◆ Requirement: Word for word, transcribe the data below from the line with "part: (721, 1258) -> (983, 851), moved" to the line with "arc: (963, 1414)", keeping both of those lines.

◆ Data shown:

== Segment start ==

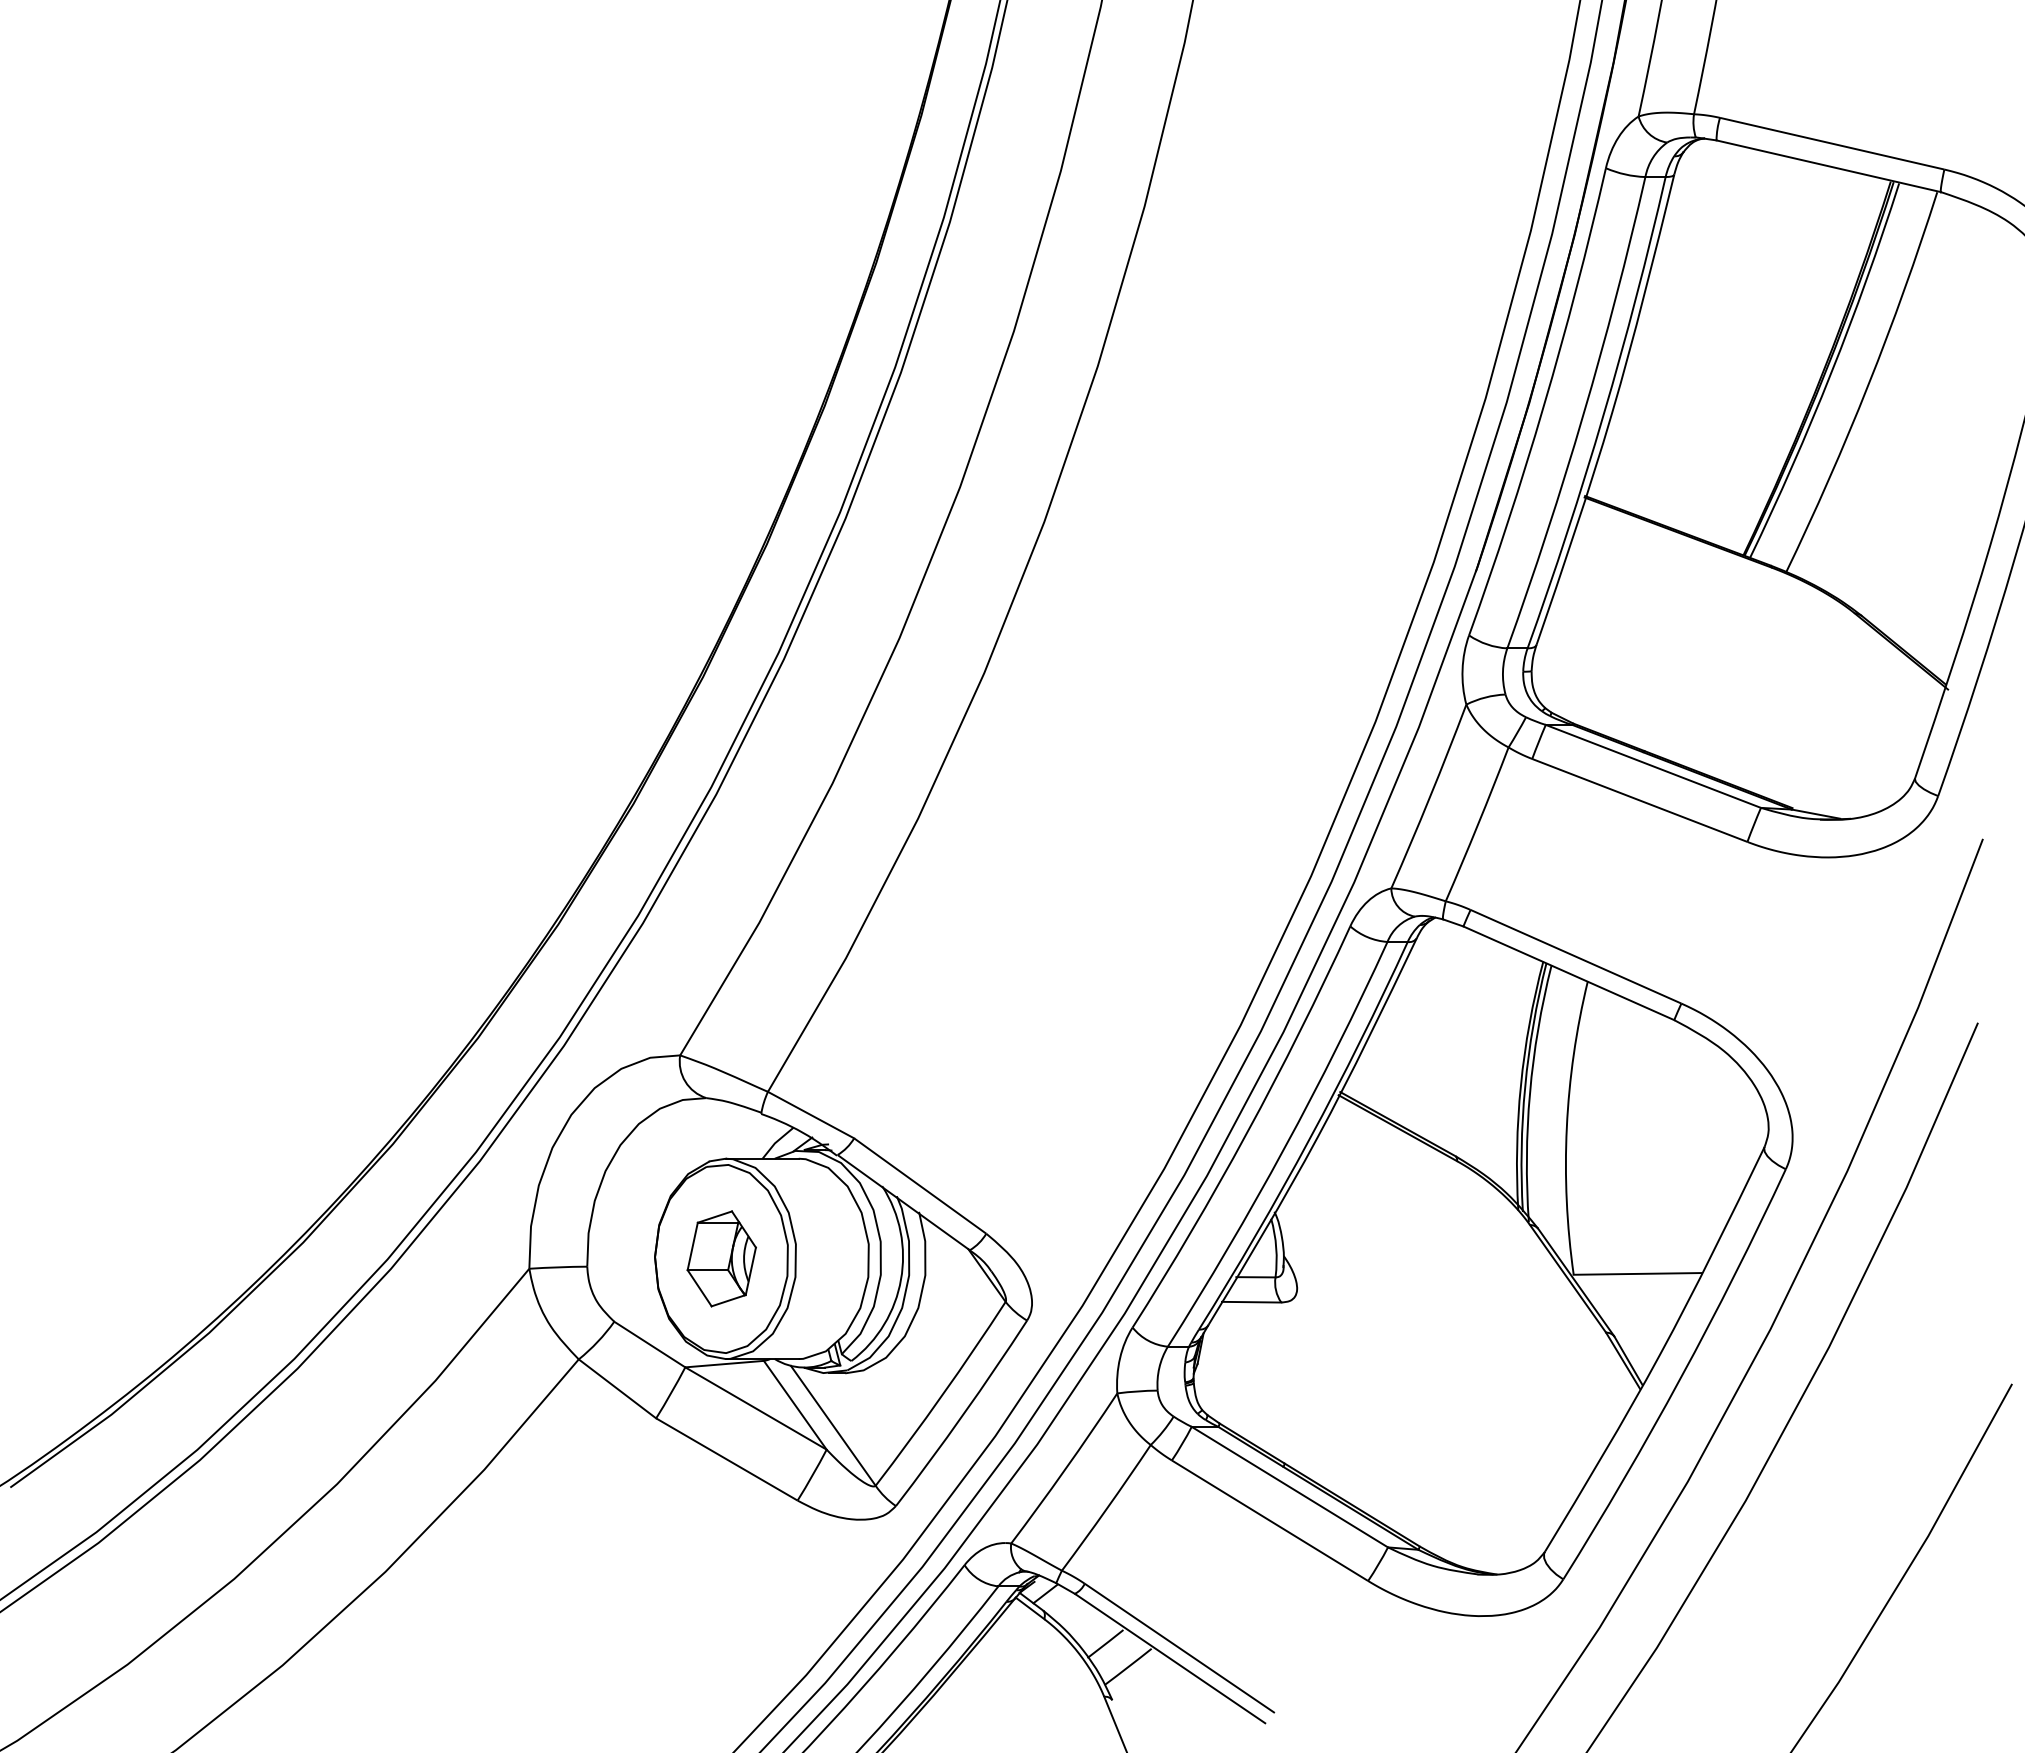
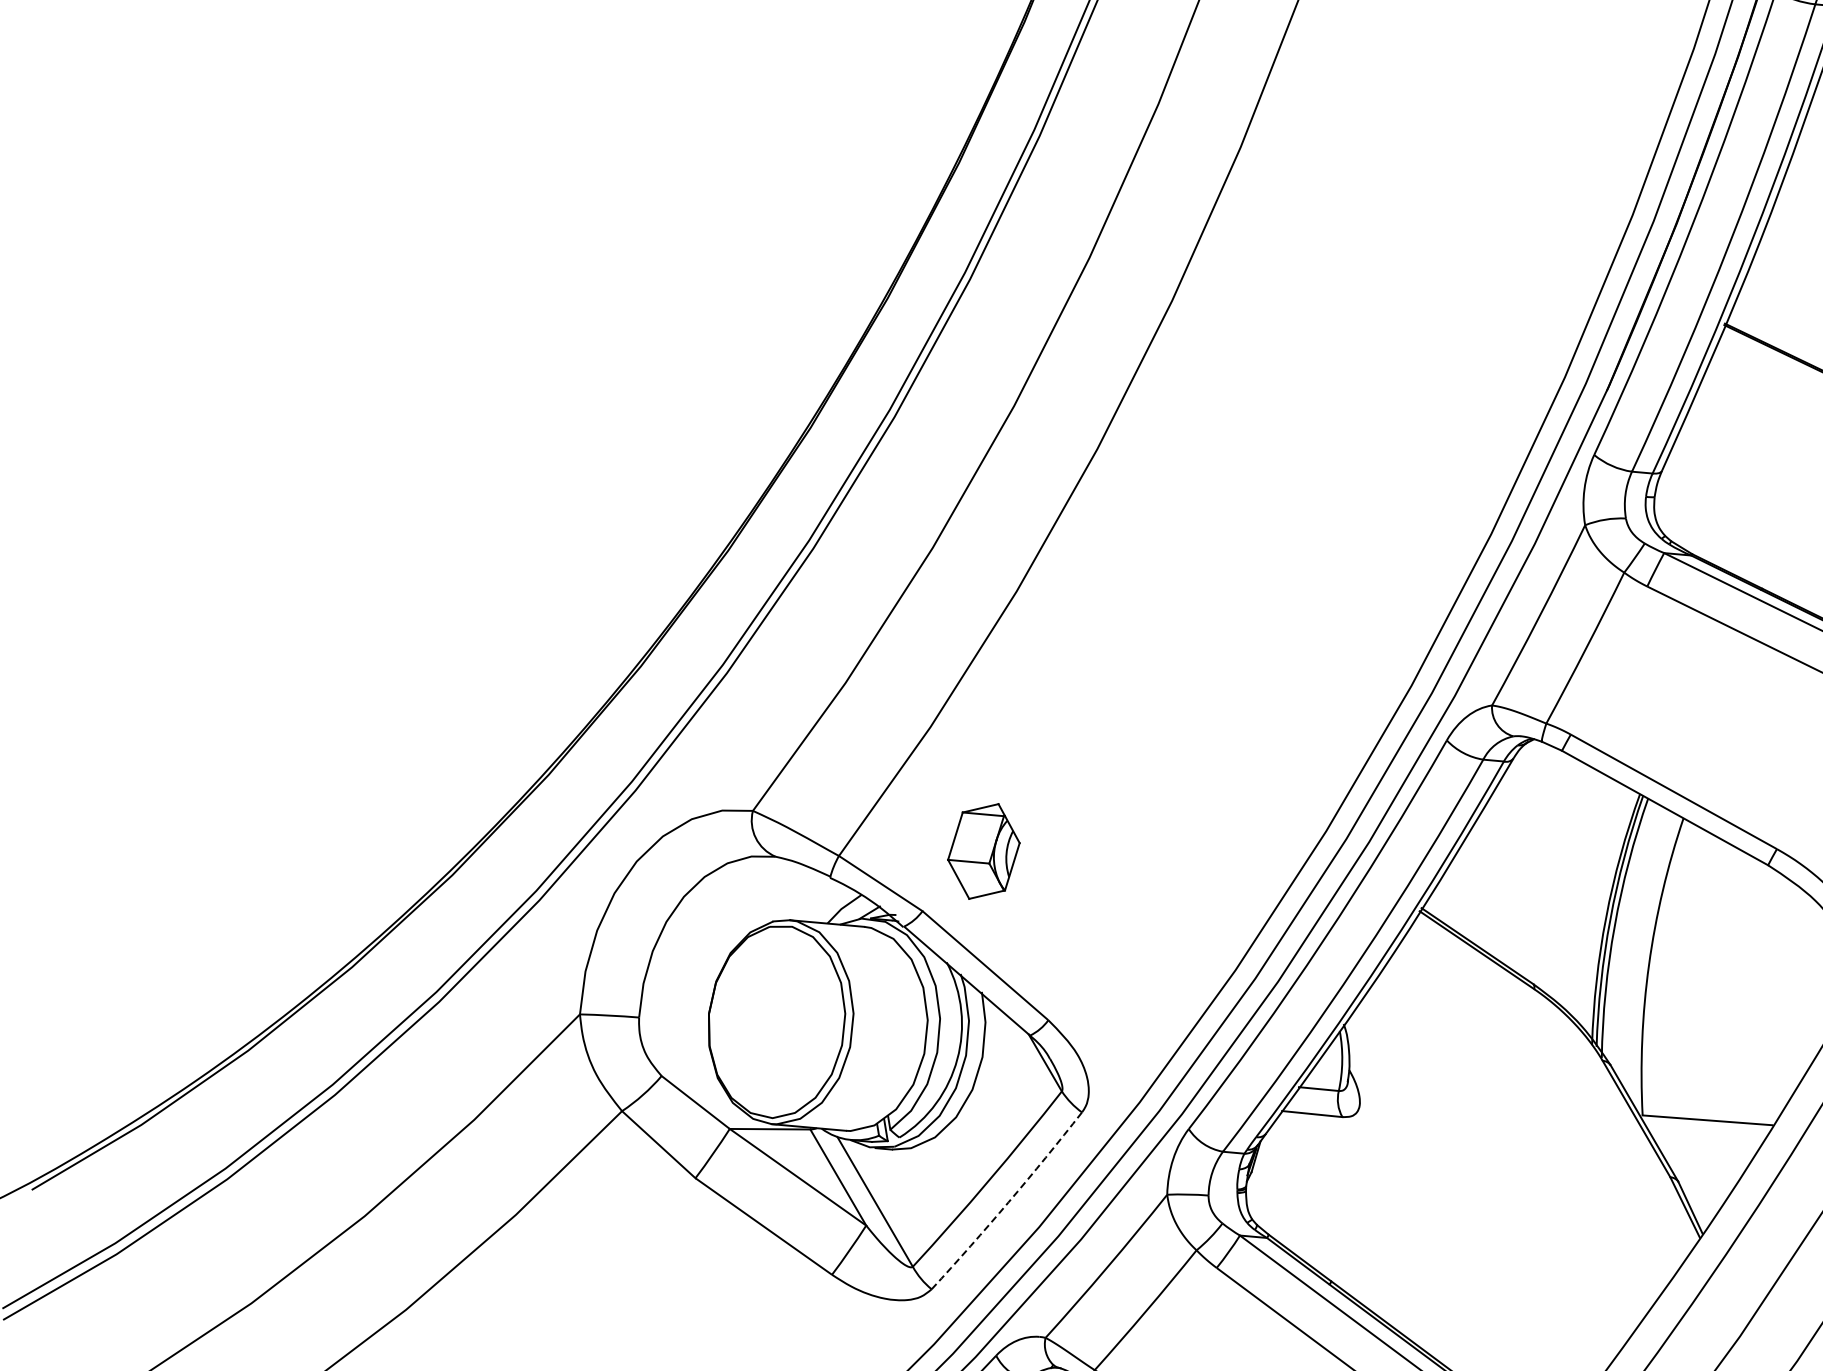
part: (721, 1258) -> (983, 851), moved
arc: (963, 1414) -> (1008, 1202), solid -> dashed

== Segment end ==
== Segment start ==

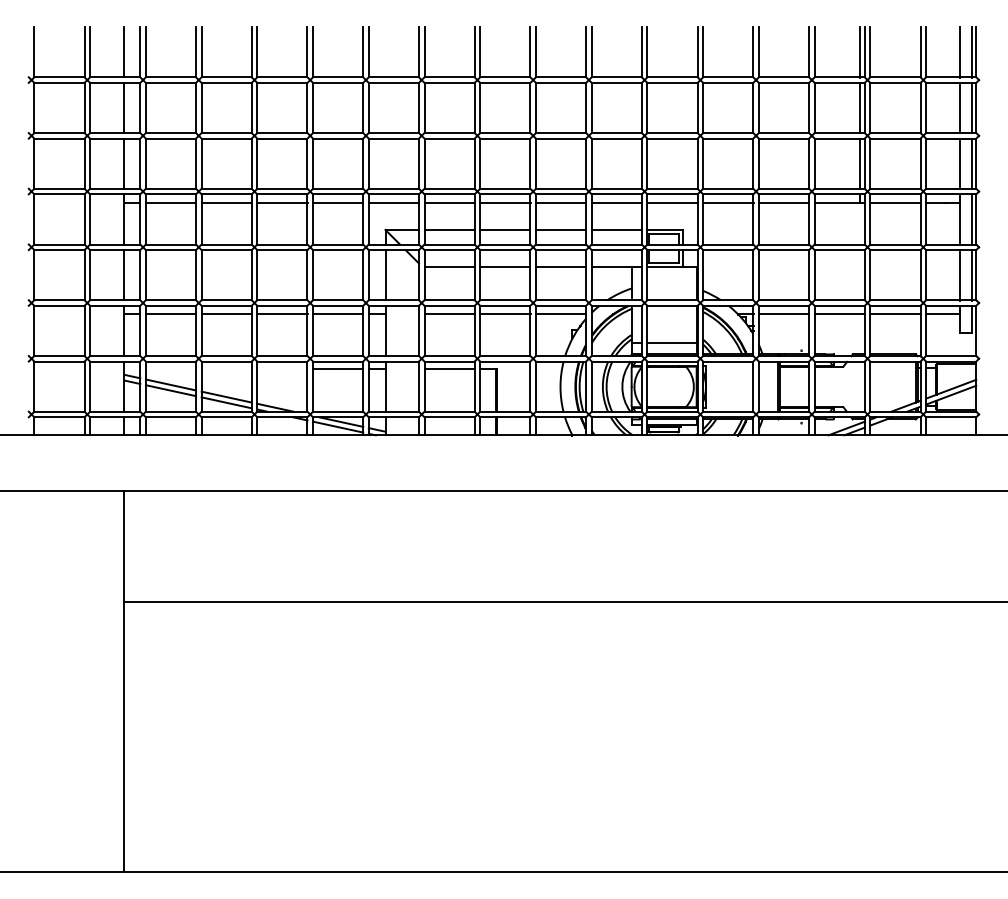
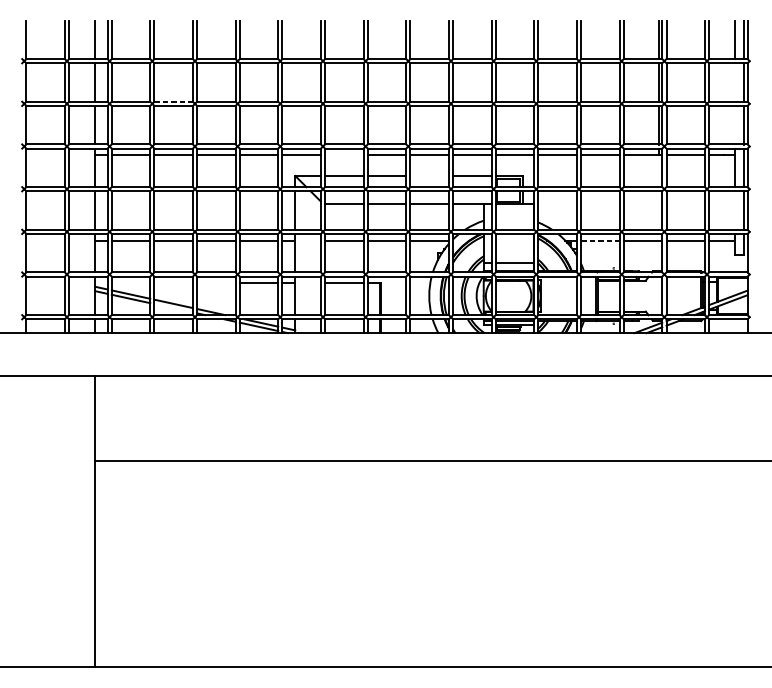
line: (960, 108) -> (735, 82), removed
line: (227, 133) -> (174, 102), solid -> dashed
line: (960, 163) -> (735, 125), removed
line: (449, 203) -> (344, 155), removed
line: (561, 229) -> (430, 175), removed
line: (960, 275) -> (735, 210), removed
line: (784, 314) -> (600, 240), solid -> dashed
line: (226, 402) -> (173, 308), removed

== Segment end ==

◆ Solution to this exercise:
part: (721, 1258) -> (983, 851), moved
arc: (963, 1414) -> (1008, 1202), solid -> dashed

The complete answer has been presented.